Le tribunal condamnera la société A.M. V. INFORMATIQUE au paiement à [L] de la somme 79.200,00 € et ce avec intérêts égal au taux appliqué par la Banque centrale européenne à son opération de refinancement la plus récente majoré de 10 points de pourcentage (article L 441-10 du code de commerce) et ce à compter de la date de la mise en demeure soit le 25.09.2023 Les intérêts dus au moins pour une année entière porteront intérêt, en application de l’article 1343-2 du code civil.
La restitution du matériel informatique loué (copieur CANON- DX C 3830, accessoires copier DX 3830, traceur CANON TM [Cadastre 1], accessoires traceur TM 300, logiciel UNIFLOW [Localité 4] MODEL), sera ordonnée. [L] pourra le revendiquer en toutes mains de tiers au contrat dans le respect des dispositions de l’article 2276 du code de procédure civile.

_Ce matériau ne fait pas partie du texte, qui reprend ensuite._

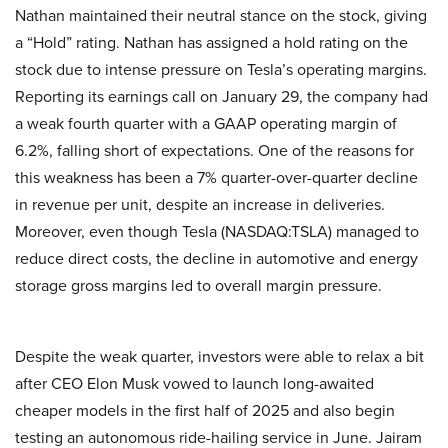
Nathan maintained their neutral stance on the stock, giving
a “Hold” rating. Nathan has assigned a hold rating on the
stock due to intense pressure on Tesla’s operating margins.
Reporting its earnings call on January 29, the company had
a weak fourth quarter with a GAAP operating margin of
6.2%, falling short of expectations. One of the reasons for
this weakness has been a 7% quarter-over-quarter decline
in revenue per unit, despite an increase in deliveries.
Moreover, even though Tesla (NASDAQ:TSLA) managed to
reduce direct costs, the decline in automotive and energy
storage gross margins led to overall margin pressure.
Despite the weak quarter, investors were able to relax a bit
after CEO Elon Musk vowed to launch long-awaited
cheaper models in the first half of 2025 and also begin
testing an autonomous ride-hailing service in June. Jairam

La société A.M. V. INFORMATIQUE devra payer une astreinte de 100 € par jour de retard à compter du huitième jour suivant la signification du présent jugement, jusqu’à la restitution du matériel informatique, dans la limite de 100 jours.
Partie qui succombe, la société A.M. V. INFORMATIQUE sera condamnée aux dépens en application de l’article 696 du code de procédure civile et à payer la somme de 2.000 € sur le fondement de l’article 700 du code de procédure civile.
PAR CES MOTIFS
Le tribunal, statuant par jugement réputé contradictoire en premier ressort, prononce par mise à disposition au greffe :
* CONDAMNE la société A.M. V. INFORMATIQUE au paiement à [L] [G] AUTOMOBILES MATERIELS SAS de la somme 79.200,00 € et ce avec intérêts égal au taux appliqué par la Banque centrale européenne à son opération de refinancement la plus récente majoré de 10 points de pourcentage et ce à compter du 25.09.2023 ;
* DIT que les intérêts dus au moins pour une année entière portant intérêt, en application de l’article 1343-2 du code civil ;
* ORDONNE la restitution du matériel informatique loué (copieur CANON- DX C 3830, accessoires copier DX 3830, traceur CANON TM [Cadastre 1], accessoires traceur TM 300, logiciel UNIFLOW [Localité 4] MODEL). [L] – [G] AUTOMOBILES MATERIELS SAS pourra le revendiquer en toutes mains de tiers au contrat dans le respect des dispositions de l’article 2276 du code de procédure civile ;
* DIT que [Y] AUTOMOBILES MATERIELS SAS pourra revendiquer ledit matériel informatique sous astreinte de 100 € par jour de retard à compter du huitième jour suivant la signification du présent jugement, jusqu’à la restitution du matériel informatique, dans la limite de 100 jours ;
* CONDAMNE la société A.M. V. INFORMATIQUE à payer à [L] [G] AUTOMOBILES MATERIELS SAS la somme de 2.000 € au titre de l’article 700 du Code de procédure civile ;
* RAPPELLE que l’exécution provisoire est de droit ;
* CONDAMNE la société AMV INFORMATIQUE aux dépens de l’instance,
* LIQUIDE les dépens à recouvrer par le greffe à la somme de 67,45 euros TTC (dont 11,02 euros de TVA).
La Minute est signée électroniquement par M. Yves FEDERSPIEL, Président et par M. Edouard GRARDEL Commis Assermenté.